Scan the entries that follow for the word "decided", then report every line in which it appears.

(Items from a data source)
>>>

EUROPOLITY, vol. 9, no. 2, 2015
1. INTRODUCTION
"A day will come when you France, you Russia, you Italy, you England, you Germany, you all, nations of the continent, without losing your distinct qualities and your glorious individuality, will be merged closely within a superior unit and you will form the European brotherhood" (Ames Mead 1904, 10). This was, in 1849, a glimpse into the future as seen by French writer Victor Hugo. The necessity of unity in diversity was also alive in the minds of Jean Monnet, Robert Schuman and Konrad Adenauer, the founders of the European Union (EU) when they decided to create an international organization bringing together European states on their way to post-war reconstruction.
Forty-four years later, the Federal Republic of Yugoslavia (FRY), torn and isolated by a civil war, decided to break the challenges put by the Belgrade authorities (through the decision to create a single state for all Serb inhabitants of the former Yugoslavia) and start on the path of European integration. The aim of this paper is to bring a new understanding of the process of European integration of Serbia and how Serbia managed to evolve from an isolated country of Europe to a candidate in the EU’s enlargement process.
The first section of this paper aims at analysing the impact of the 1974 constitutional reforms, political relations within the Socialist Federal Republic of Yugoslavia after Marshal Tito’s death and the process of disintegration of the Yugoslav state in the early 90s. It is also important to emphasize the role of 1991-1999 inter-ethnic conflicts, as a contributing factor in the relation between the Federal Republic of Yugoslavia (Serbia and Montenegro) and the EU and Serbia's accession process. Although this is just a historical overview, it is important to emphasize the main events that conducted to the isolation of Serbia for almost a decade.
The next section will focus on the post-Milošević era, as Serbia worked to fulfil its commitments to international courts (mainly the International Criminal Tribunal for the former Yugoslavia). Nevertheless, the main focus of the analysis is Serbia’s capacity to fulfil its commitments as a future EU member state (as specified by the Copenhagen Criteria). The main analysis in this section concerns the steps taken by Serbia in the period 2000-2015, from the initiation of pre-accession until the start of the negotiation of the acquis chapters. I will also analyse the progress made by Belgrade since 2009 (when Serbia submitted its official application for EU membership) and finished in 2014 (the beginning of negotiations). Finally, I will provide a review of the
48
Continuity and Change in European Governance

<<<

▸ **OUTPUT OF THE TASK**:
"A day will come when you France, you Russia, you Italy, you England, you Germany, you all, nations of the continent, without losing your distinct qualities and your glorious individuality, will be merged closely within a superior unit and you will form the European brotherhood" (Ames Mead 1904, 10). This was, in 1849, a glimpse into the future as seen by French writer Victor Hugo. The necessity of unity in diversity was also alive in the minds of Jean Monnet, Robert Schuman and Konrad Adenauer, the founders of the European Union (EU) when they decided to create an international organization bringing together European states on their way to post-war reconstruction.
Forty-four years later, the Federal Republic of Yugoslavia (FRY), torn and isolated by a civil war, decided to break the challenges put by the Belgrade authorities (through the decision to create a single state for all Serb inhabitants of the former Yugoslavia) and start on the path of European integration. The aim of this paper is to bring a new understanding of the process of European integration of Serbia and how Serbia managed to evolve from an isolated country of Europe to a candidate in the EU’s enlargement process.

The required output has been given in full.